___ Records for the task ___

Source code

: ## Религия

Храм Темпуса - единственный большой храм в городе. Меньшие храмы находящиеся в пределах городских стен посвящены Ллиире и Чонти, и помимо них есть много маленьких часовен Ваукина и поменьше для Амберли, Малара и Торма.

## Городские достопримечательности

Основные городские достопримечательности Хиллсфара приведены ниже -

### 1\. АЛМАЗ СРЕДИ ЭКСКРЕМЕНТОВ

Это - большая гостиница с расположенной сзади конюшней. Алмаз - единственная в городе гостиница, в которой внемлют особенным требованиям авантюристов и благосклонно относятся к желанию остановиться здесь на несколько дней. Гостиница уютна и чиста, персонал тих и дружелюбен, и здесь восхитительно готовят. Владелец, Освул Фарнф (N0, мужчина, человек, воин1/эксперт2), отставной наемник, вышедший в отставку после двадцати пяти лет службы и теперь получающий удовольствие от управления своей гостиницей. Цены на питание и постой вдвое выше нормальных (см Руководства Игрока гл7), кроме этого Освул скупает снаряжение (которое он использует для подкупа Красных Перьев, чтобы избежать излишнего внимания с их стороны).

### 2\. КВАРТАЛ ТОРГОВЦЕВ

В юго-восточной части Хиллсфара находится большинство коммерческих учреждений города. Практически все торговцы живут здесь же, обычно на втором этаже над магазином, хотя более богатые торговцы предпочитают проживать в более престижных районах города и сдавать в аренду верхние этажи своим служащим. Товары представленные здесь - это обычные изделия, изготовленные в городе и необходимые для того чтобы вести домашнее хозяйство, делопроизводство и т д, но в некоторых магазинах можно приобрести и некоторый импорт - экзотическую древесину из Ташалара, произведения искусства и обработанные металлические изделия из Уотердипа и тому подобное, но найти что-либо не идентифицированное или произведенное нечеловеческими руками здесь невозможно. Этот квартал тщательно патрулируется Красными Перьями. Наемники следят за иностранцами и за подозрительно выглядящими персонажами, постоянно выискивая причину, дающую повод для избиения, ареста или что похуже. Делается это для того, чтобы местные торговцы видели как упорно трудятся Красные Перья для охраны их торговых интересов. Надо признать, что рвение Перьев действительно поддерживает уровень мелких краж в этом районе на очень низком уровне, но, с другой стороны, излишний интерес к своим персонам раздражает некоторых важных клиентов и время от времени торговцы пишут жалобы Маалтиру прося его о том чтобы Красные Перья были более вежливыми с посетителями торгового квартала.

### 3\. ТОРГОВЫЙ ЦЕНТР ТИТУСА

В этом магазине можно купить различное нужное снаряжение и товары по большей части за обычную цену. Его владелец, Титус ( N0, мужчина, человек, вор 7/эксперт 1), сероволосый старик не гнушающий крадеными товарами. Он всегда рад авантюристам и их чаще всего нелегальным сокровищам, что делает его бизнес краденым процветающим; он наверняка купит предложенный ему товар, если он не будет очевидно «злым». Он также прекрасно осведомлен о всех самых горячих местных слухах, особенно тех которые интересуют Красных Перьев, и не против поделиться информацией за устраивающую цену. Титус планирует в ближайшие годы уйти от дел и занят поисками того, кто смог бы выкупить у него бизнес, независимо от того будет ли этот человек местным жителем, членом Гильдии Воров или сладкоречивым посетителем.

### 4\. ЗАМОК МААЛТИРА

___

### Problem statement
Whatever the material above holds, copy it over exactly, line by line.

### Solution
Source code

: ## Религия

Храм Темпуса - единственный большой храм в городе. Меньшие храмы находящиеся в пределах городских стен посвящены Ллиире и Чонти, и помимо них есть много маленьких часовен Ваукина и поменьше для Амберли, Малара и Торма.

## Городские достопримечательности

Основные городские достопримечательности Хиллсфара приведены ниже -

### 1\. АЛМАЗ СРЕДИ ЭКСКРЕМЕНТОВ

Это - большая гостиница с расположенной сзади конюшней. Алмаз - единственная в городе гостиница, в которой внемлют особенным требованиям авантюристов и благосклонно относятся к желанию остановиться здесь на несколько дней. Гостиница уютна и чиста, персонал тих и дружелюбен, и здесь восхитительно готовят. Владелец, Освул Фарнф (N0, мужчина, человек, воин1/эксперт2), отставной наемник, вышедший в отставку после двадцати пяти лет службы и теперь получающий удовольствие от управления своей гостиницей. Цены на питание и постой вдвое выше нормальных (см Руководства Игрока гл7), кроме этого Освул скупает снаряжение (которое он использует для подкупа Красных Перьев, чтобы избежать излишнего внимания с их стороны).

### 2\. КВАРТАЛ ТОРГОВЦЕВ

В юго-восточной части Хиллсфара находится большинство коммерческих учреждений города. Практически все торговцы живут здесь же, обычно на втором этаже над магазином, хотя более богатые торговцы предпочитают проживать в более престижных районах города и сдавать в аренду верхние этажи своим служащим. Товары представленные здесь - это обычные изделия, изготовленные в городе и необходимые для того чтобы вести домашнее хозяйство, делопроизводство и т д, но в некоторых магазинах можно приобрести и некоторый импорт - экзотическую древесину из Ташалара, произведения искусства и обработанные металлические изделия из Уотердипа и тому подобное, но найти что-либо не идентифицированное или произведенное нечеловеческими руками здесь невозможно. Этот квартал тщательно патрулируется Красными Перьями. Наемники следят за иностранцами и за подозрительно выглядящими персонажами, постоянно выискивая причину, дающую повод для избиения, ареста или что похуже. Делается это для того, чтобы местные торговцы видели как упорно трудятся Красные Перья для охраны их торговых интересов. Надо признать, что рвение Перьев действительно поддерживает уровень мелких краж в этом районе на очень низком уровне, но, с другой стороны, излишний интерес к своим персонам раздражает некоторых важных клиентов и время от времени торговцы пишут жалобы Маалтиру прося его о том чтобы Красные Перья были более вежливыми с посетителями торгового квартала.

### 3\. ТОРГОВЫЙ ЦЕНТР ТИТУСА

В этом магазине можно купить различное нужное снаряжение и товары по большей части за обычную цену. Его владелец, Титус ( N0, мужчина, человек, вор 7/эксперт 1), сероволосый старик не гнушающий крадеными товарами. Он всегда рад авантюристам и их чаще всего нелегальным сокровищам, что делает его бизнес краденым процветающим; он наверняка купит предложенный ему товар, если он не будет очевидно «злым». Он также прекрасно осведомлен о всех самых горячих местных слухах, особенно тех которые интересуют Красных Перьев, и не против поделиться информацией за устраивающую цену. Титус планирует в ближайшие годы уйти от дел и занят поисками того, кто смог бы выкупить у него бизнес, независимо от того будет ли этот человек местным жителем, членом Гильдии Воров или сладкоречивым посетителем.

### 4\. ЗАМОК МААЛТИРА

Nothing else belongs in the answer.